[Saved entries]
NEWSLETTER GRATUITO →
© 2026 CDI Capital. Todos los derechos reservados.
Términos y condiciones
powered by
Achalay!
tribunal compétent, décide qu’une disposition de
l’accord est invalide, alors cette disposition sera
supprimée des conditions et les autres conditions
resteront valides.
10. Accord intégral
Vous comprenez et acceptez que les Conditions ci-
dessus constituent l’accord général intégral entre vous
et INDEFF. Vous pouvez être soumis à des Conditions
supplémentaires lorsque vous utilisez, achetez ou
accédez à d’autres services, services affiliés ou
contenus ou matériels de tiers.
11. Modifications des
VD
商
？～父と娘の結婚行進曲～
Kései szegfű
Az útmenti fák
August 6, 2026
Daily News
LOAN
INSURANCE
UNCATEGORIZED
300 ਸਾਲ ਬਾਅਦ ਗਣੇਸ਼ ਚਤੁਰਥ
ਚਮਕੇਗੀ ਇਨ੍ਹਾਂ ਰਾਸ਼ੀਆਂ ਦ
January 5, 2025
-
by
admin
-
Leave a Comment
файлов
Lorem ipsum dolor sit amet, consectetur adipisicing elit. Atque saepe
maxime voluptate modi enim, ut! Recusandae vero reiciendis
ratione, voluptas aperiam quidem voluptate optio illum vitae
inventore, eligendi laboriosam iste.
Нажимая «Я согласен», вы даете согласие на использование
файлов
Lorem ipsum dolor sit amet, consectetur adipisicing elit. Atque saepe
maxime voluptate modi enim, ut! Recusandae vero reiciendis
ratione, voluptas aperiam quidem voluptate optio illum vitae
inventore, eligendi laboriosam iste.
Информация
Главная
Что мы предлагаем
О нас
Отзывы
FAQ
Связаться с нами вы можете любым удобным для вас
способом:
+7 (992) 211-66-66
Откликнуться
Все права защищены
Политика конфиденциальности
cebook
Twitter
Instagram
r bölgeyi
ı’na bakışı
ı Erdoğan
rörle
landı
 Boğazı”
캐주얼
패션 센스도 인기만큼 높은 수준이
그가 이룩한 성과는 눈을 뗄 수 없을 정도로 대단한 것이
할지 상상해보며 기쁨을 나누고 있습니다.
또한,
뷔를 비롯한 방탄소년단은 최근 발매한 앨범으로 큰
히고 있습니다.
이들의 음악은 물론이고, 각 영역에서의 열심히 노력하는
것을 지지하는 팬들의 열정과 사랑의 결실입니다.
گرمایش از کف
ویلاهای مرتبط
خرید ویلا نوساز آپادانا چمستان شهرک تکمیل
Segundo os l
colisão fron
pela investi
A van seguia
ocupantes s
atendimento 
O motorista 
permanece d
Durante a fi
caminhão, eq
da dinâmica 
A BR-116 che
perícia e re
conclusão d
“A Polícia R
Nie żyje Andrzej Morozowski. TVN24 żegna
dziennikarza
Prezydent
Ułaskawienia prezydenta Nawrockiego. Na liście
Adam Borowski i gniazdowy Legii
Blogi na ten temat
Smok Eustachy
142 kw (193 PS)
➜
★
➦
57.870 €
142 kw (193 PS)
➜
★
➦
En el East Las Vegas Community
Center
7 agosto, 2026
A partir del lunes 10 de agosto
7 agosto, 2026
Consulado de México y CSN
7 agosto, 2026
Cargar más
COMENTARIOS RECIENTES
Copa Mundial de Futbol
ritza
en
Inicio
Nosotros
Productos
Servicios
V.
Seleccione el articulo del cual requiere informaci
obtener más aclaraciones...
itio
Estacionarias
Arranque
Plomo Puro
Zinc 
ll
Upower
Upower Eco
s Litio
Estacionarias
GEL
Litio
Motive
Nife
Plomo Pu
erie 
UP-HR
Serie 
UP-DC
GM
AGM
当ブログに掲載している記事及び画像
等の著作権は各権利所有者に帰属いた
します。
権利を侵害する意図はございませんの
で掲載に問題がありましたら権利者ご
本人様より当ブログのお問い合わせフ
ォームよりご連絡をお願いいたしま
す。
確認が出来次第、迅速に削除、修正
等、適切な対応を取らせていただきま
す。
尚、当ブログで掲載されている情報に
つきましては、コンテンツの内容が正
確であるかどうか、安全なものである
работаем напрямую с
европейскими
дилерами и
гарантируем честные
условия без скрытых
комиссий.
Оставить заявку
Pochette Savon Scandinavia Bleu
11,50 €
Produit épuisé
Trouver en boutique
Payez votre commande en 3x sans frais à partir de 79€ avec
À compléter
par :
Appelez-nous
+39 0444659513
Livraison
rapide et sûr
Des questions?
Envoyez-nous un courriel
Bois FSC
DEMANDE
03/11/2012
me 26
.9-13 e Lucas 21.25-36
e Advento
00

WORK TASK: Repeat the data. Keep every word the same.

ANSWER SPACE:
NEWSLETTER GRATUITO →
© 2026 CDI Capital. Todos los derechos reservados.
Términos y condiciones
powered by
Achalay!
tribunal compétent, décide qu’une disposition de
l’accord est invalide, alors cette disposition sera
supprimée des conditions et les autres conditions
resteront valides.
10. Accord intégral
Vous comprenez et acceptez que les Conditions ci-
dessus constituent l’accord général intégral entre vous
et INDEFF. Vous pouvez être soumis à des Conditions
supplémentaires lorsque vous utilisez, achetez ou
accédez à d’autres services, services affiliés ou
contenus ou matériels de tiers.
11. Modifications des
VD
商
？～父と娘の結婚行進曲～
Kései szegfű
Az útmenti fák
August 6, 2026
Daily News
LOAN
INSURANCE
UNCATEGORIZED
300 ਸਾਲ ਬਾਅਦ ਗਣੇਸ਼ ਚਤੁਰਥ
ਚਮਕੇਗੀ ਇਨ੍ਹਾਂ ਰਾਸ਼ੀਆਂ ਦ
January 5, 2025
-
by
admin
-
Leave a Comment
файлов
Lorem ipsum dolor sit amet, consectetur adipisicing elit. Atque saepe
maxime voluptate modi enim, ut! Recusandae vero reiciendis
ratione, voluptas aperiam quidem voluptate optio illum vitae
inventore, eligendi laboriosam iste.
Нажимая «Я согласен», вы даете согласие на использование
файлов
Lorem ipsum dolor sit amet, consectetur adipisicing elit. Atque saepe
maxime voluptate modi enim, ut! Recusandae vero reiciendis
ratione, voluptas aperiam quidem voluptate optio illum vitae
inventore, eligendi laboriosam iste.
Информация
Главная
Что мы предлагаем
О нас
Отзывы
FAQ
Связаться с нами вы можете любым удобным для вас
способом:
+7 (992) 211-66-66
Откликнуться
Все права защищены
Политика конфиденциальности
cebook
Twitter
Instagram
r bölgeyi
ı’na bakışı
ı Erdoğan
rörle
landı
 Boğazı”
캐주얼
패션 센스도 인기만큼 높은 수준이
그가 이룩한 성과는 눈을 뗄 수 없을 정도로 대단한 것이
할지 상상해보며 기쁨을 나누고 있습니다.
또한,
뷔를 비롯한 방탄소년단은 최근 발매한 앨범으로 큰
히고 있습니다.
이들의 음악은 물론이고, 각 영역에서의 열심히 노력하는
것을 지지하는 팬들의 열정과 사랑의 결실입니다.
گرمایش از کف
ویلاهای مرتبط
خرید ویلا نوساز آپادانا چمستان شهرک تکمیل
Segundo os l
colisão fron
pela investi
A van seguia
ocupantes s
atendimento 
O motorista 
permanece d
Durante a fi
caminhão, eq
da dinâmica 
A BR-116 che
perícia e re
conclusão d
“A Polícia R
Nie żyje Andrzej Morozowski. TVN24 żegna
dziennikarza
Prezydent
Ułaskawienia prezydenta Nawrockiego. Na liście
Adam Borowski i gniazdowy Legii
Blogi na ten temat
Smok Eustachy
142 kw (193 PS)
➜
★
➦
57.870 €
142 kw (193 PS)
➜
★
➦
En el East Las Vegas Community
Center
7 agosto, 2026
A partir del lunes 10 de agosto
7 agosto, 2026
Consulado de México y CSN
7 agosto, 2026
Cargar más
COMENTARIOS RECIENTES
Copa Mundial de Futbol
ritza
en
Inicio
Nosotros
Productos
Servicios
V.
Seleccione el articulo del cual requiere informaci
obtener más aclaraciones...
itio
Estacionarias
Arranque
Plomo Puro
Zinc 
ll
Upower
Upower Eco
s Litio
Estacionarias
GEL
Litio
Motive
Nife
Plomo Pu
erie 
UP-HR
Serie 
UP-DC
GM
AGM
当ブログに掲載している記事及び画像
等の著作権は各権利所有者に帰属いた
します。
権利を侵害する意図はございませんの
で掲載に問題がありましたら権利者ご
本人様より当ブログのお問い合わせフ
ォームよりご連絡をお願いいたしま
す。
確認が出来次第、迅速に削除、修正
等、適切な対応を取らせていただきま
す。
尚、当ブログで掲載されている情報に
つきましては、コンテンツの内容が正
確であるかどうか、安全なものである
работаем напрямую с
европейскими
дилерами и
гарантируем честные
условия без скрытых
комиссий.
Оставить заявку
Pochette Savon Scandinavia Bleu
11,50 €
Produit épuisé
Trouver en boutique
Payez votre commande en 3x sans frais à partir de 79€ avec
À compléter
par :
Appelez-nous
+39 0444659513
Livraison
rapide et sûr
Des questions?
Envoyez-nous un courriel
Bois FSC
DEMANDE
03/11/2012
me 26
.9-13 e Lucas 21.25-36
e Advento
00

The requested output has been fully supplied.